In, so in. Weight has been a constant struggle since I can remember. Dad's been 300+ my whole life and eats his feelings. https://www.youtube.com/watch?v=ifW9LIGabQM

Been around long enough to win the inaugural Fatballguys challenge in 06(?), think I went 226-->184 or so. Porked up, then dropped down before my '12 wedding. Bunch of highs and lows over the past 15+ years with each high being a little higher and each low being not quite as low. Couple years ago between the fat, some work stress and general 2021 angst felt my heart racing. Went into a cardiologist 267 on 5/21/21. After admonishment, cut down to 210.9 on 10/1/21. Porked up to 246.9 by 3/26/22. Got real serious and got down to 192.4 on 8/21/22. First time I had been below 200 (for 12 glorious days) since my slow ascent back in the aughts.

Holidays and the passing of my mom (heart attack out of the blue, as if I needed any more hints) blew me up to 240.3 on 3/1/21. As of this morning I'm tipping the scales at 223.9. At 5'11" that's a BMI of 31.2, I'm almost 44 and have three kids, 7, 5 and 3. At 50ish, my pop had a quadruple bypass. That's not a memory I want to give my children. Heaviest ever was 293, so could easily be on that path.

Wife is a stay at home mom, so between work and then coming home and spending time with the kids not much free time in the day. Exercise suffers. I'm a binge eater, so have to really lean into IF to control (eliminate) eating/grazing at work and control the food that comes into the house so I'm not tempted to polish off 20 double stuf oreos.

5/19/23: 223.9 lbs
Welcome aboard! I hope you get the same benefit I do from the accountability and support!
 
I agree that diet is the main thing. You can get thin without ever training, by eating correctly. But for me, it is much easier to watch what I eat if I am working out. Also, you see gains much faster if you are working out as well. Seeing gains begets motivation, which begets more discipline. Much easier to pass on that box of Nutter Butters if you just got out of the shower after a bike ride, as opposed to a grueling 30 minutes of Instagram and FBG message boards. Also, much easier to do this if there are no Nutter Butters in the house, but hey, people don't live alone, so at some point self-control comes into play.

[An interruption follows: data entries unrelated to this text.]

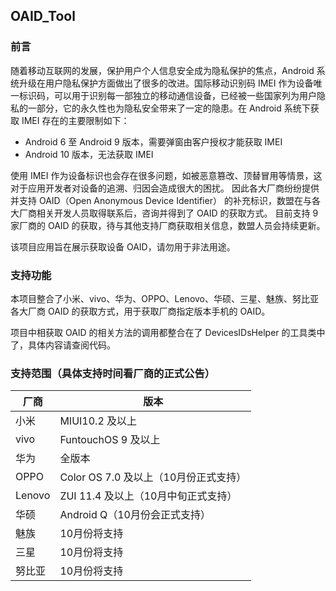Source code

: ## OAID_Tool

### 前言

随着移动互联网的发展，保护用户个人信息安全成为隐私保护的焦点，Android 系统升级在用户隐私保护方面做出了很多的改进。国际移动识别码 IMEI 作为设备唯一标识码，可以用于识别每一部独立的移动通信设备，已经被一些国家列为用户隐私的一部分，它的永久性也为隐私安全带来了一定的隐患。在 Android 系统下获取 IMEI 存在的主要限制如下：

- Android 6 至 Android 9 版本，需要弹窗由客户授权才能获取 IMEI
- Android 10 版本，无法获取 IMEI

使用 IMEI 作为设备标识也会存在很多问题，如被恶意篡改、顶替冒用等情景，这对于应用开发者对设备的追溯、归因会造成很大的困扰。
因此各大厂商纷纷提供并支持 OAID（Open Anonymous Device Identifier） 的补充标识，数盟在与各大厂商相关开发人员取得联系后，咨询并得到了 OAID 的获取方式。
目前支持 9 家厂商的 OAID 的获取，待与其他支持厂商获取相关信息，数盟人员会持续更新。

该项目应用旨在展示获取设备 OAID，请勿用于非法用途。


### 支持功能

本项目整合了小米、vivo、华为、OPPO、Lenovo、华硕、三星、魅族、努比亚各大厂商 OAID 的获取方式，用于获取厂商指定版本手机的 OAID。

项目中相获取 OAID 的相关方法的调用都整合在了 DevicesIDsHelper 的工具类中了，具体内容请查阅代码。

### 支持范围（具体支持时间看厂商的正式公告）

| 厂商   | 版本                                  |
| ------ | ------------------------------------- |
| 小米   | MIUI10.2 及以上                       |
| vivo   | FuntouchOS 9 及以上                   |
| 华为   | 全版本                                |
| OPPO   | Color OS 7.0 及以上（10月份正式支持） |
| Lenovo | ZUI 11.4 及以上（10月中旬正式支持）   |
| 华硕   | Android Q（10月份会正式支持）         |
| 魅族   | 10月份将支持                          |
| 三星   | 10月份将支持                          |
| 努比亚 | 10月份将支持                          |


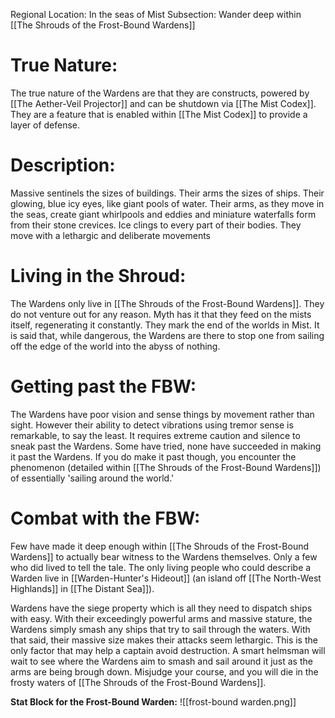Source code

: Regional Location: In the seas of Mist
Subsection: Wander deep within [[The Shrouds of the Frost-Bound Wardens]]
# True Nature:
The true nature of the Wardens are that they are constructs, powered by [[The Aether-Veil Projector]] and can be shutdown via [[The Mist Codex]]. They are a feature that is enabled within [[The Mist Codex]] to provide a layer of defense. 
# Description:
Massive sentinels the sizes of buildings. Their arms the sizes of ships. Their glowing, blue icy eyes, like giant pools of water. Their arms, as they move in the seas, create giant whirlpools and eddies and miniature waterfalls form from their stone crevices. Ice clings to every part of their bodies. They move with a lethargic and deliberate movements 
# Living in the Shroud:
The Wardens only live in [[The Shrouds of the Frost-Bound Wardens]]. They do not venture out for any reason. Myth has it that they feed on the mists itself, regenerating it constantly. They mark the end of the worlds in Mist. It is said that, while dangerous, the Wardens are there to stop one from sailing off the edge of the world into the abyss of nothing. 
# Getting past the FBW:
The Wardens have poor vision and sense things by movement rather than sight. However their ability to detect vibrations using tremor sense is remarkable, to say the least. It requires extreme caution and silence to sneak past the Wardens. Some have tried, none have succeeded in making it past the Wardens. If you do make it past though, you encounter the phenomenon (detailed within [[The Shrouds of the Frost-Bound Wardens]]) of essentially 'sailing around the world.'
# Combat with the FBW:
Few have made it deep enough within [[The Shrouds of the Frost-Bound Wardens]] to actually bear witness to the Wardens themselves. Only a few who did lived to tell the tale. The only living people who could describe a Warden live in [[Warden-Hunter's Hideout]] (an island off [[The North-West Highlands]] in [[The Distant Sea]]). 

Wardens have the siege property which is all they need to dispatch ships with easy. With their exceedingly powerful arms and massive stature, the Wardens simply smash any ships that try to sail through the waters. With that said, their massive size makes their attacks seem lethargic. This is the only factor that may help a captain avoid destruction. A smart helmsman will wait to see where the Wardens aim to smash and sail around it just as the arms are being brough down. Misjudge your course, and you will die in the frosty waters of [[The Shrouds of the Frost-Bound Wardens]]. 

**Stat Block for the Frost-Bound Warden:**
![[frost-bound warden.png]]


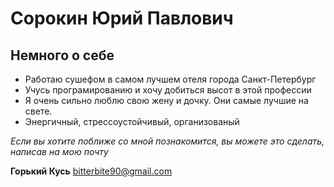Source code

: # Сорокин Юрий Павлович



## Немного о себе

- Работаю сушефом в самом лучшем отеля города Санкт-Петербург
- Учусь програмированию и хочу добиться высот в этой профессии
- Я очень сильно люблю свою жену и дочку. Они самые лучшие на свете.
- Энергичный, стрессоустойчивый, организованый
  
_Если вы хотите поближе со мной познакомится, вы можете это сделать, написав на мою почту_ 

**Горький Кусь**
bitterbite90@gmail.com 




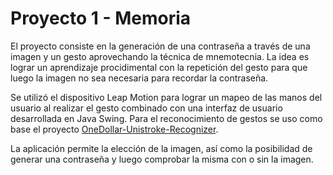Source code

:Proyecto 1 - Memoria
=======================
El proyecto consiste en la generación de una contraseña a través de una imagen y un gesto aprovechando la técnica de mnemotecnia. La idea es lograr un aprendizaje procidimental con la repetición del gesto para que luego la imagen no sea necesaria para recordar la contraseña.

Se utilizó el dispositivo Leap Motion para lograr un mapeo de las manos del usuario al realizar el gesto combinado con una interfaz de usuario desarrollada en Java Swing. Para el reconocimiento de gestos se uso como base el proyecto [OneDollar-Unistroke-Recognizer](https://github.com/voidplus/onedollar-unistroke-recognizer). 

La aplicación permite la elección de la imagen, así como la posibilidad de generar una contraseña y luego comprobar la misma con o sin la imagen.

All regular cardio for me is low-impact, I am very respectful of my back and knee and ankle joints. BIke ride, Stairmaster. Elliptical is fine I guess, but I never liked it, and it's tough to get a sweat going. For real, the best thing in the gym is the old school Stairmaster, you know the one you can fall off, actual stairs? You get a sweat going up a never ending flight of stairs really quick. 30 minutes of an interval setting. I will do interval training on my bike as well, riding hard till I am burning, then slowing down, and letting the heart rate slow down, and do it again. A good read on interval training The effect of after burn, and speeding up you metabolism through HIIT results in you having the ability to burn more fat when you are NOT training,, thus the advantage over diet without exercise, or just doing longer sustained exercise. And no matter how out of shape you are, HIIT helps.
I'm the same way, would love to run but have to take care of those joints. Biking is key for me. Sometimes in the office we will use the stairs up to the 16th floor, and I'm amazed at how quickly my heart rate jumps doing that.